Last summer, at the United Nations World Oceanʻs Conference, French Polynesia established the world’s largest contiguous marine protected area, reinforcing its 2022 ban on seabed mining. “The deep sea is not for sale,” France’s president, Emmanuel Macron, said at the time.
A year later, that might not hold true for the waters just beyond French Polynesia’s maritime border. A little-known American startup is seeking the Trump administration’s approval to lease 25 million acres of international waters for mining exploration just outside the areas over which French Polynesia, the Cook Islands and Kiribati have exclusive rights. The area, called Eastern High Seas Pocket 3 because it is entirely surrounded by waters known as the exclusive economic zones of the three nations, has an abundance of albacore, yellowfin, and bigeye tuna, and is visited by dozens of fishing vessels each year.
American Deep Sea Minerals is the first company to propose exploring the seabed there for manganese and other critical minerals, part of a global rush to capitalize on the essential components of batteries, military technologies and other modern technologies.

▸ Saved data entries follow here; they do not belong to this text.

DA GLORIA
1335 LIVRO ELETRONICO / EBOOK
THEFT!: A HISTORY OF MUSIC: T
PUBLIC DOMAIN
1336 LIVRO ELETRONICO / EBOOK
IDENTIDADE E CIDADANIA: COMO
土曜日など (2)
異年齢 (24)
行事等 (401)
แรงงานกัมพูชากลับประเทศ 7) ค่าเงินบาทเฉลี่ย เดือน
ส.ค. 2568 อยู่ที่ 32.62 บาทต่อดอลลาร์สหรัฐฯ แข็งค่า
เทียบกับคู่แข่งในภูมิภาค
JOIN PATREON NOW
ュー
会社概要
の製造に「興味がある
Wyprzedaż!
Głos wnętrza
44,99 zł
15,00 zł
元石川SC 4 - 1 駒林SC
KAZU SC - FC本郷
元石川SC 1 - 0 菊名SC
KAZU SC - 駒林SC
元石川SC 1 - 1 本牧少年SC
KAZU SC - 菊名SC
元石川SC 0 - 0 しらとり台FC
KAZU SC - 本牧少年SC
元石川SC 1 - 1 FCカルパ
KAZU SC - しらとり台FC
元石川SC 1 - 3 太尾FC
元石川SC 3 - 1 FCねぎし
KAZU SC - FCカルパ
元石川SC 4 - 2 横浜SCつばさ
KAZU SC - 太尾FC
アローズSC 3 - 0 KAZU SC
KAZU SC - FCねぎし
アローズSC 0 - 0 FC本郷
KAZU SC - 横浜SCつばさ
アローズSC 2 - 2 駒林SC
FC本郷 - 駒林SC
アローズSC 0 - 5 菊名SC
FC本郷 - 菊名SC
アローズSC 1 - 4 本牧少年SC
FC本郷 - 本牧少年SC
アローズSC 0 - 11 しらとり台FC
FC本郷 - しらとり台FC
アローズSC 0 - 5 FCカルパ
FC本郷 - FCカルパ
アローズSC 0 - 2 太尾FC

The company’s application is the latest example of the Trump administration enabling those interested in deep sea mining to circumvent international law. The majority of the world’s nations have agreed to a treaty that grants oversight of deep sea mining in the high seas to the International Seabed Authority, a regulatory body that is meeting this month to continue negotiating a framework to govern the industry. The debate has carried on for more than a decade and no commercial deep sea mining has occurred, in part due to concerns about the harm it might do to fisheries and marine habitats, as well as cautionary warnings from Indigenous Pacific peoples with ancestral ties to the ocean.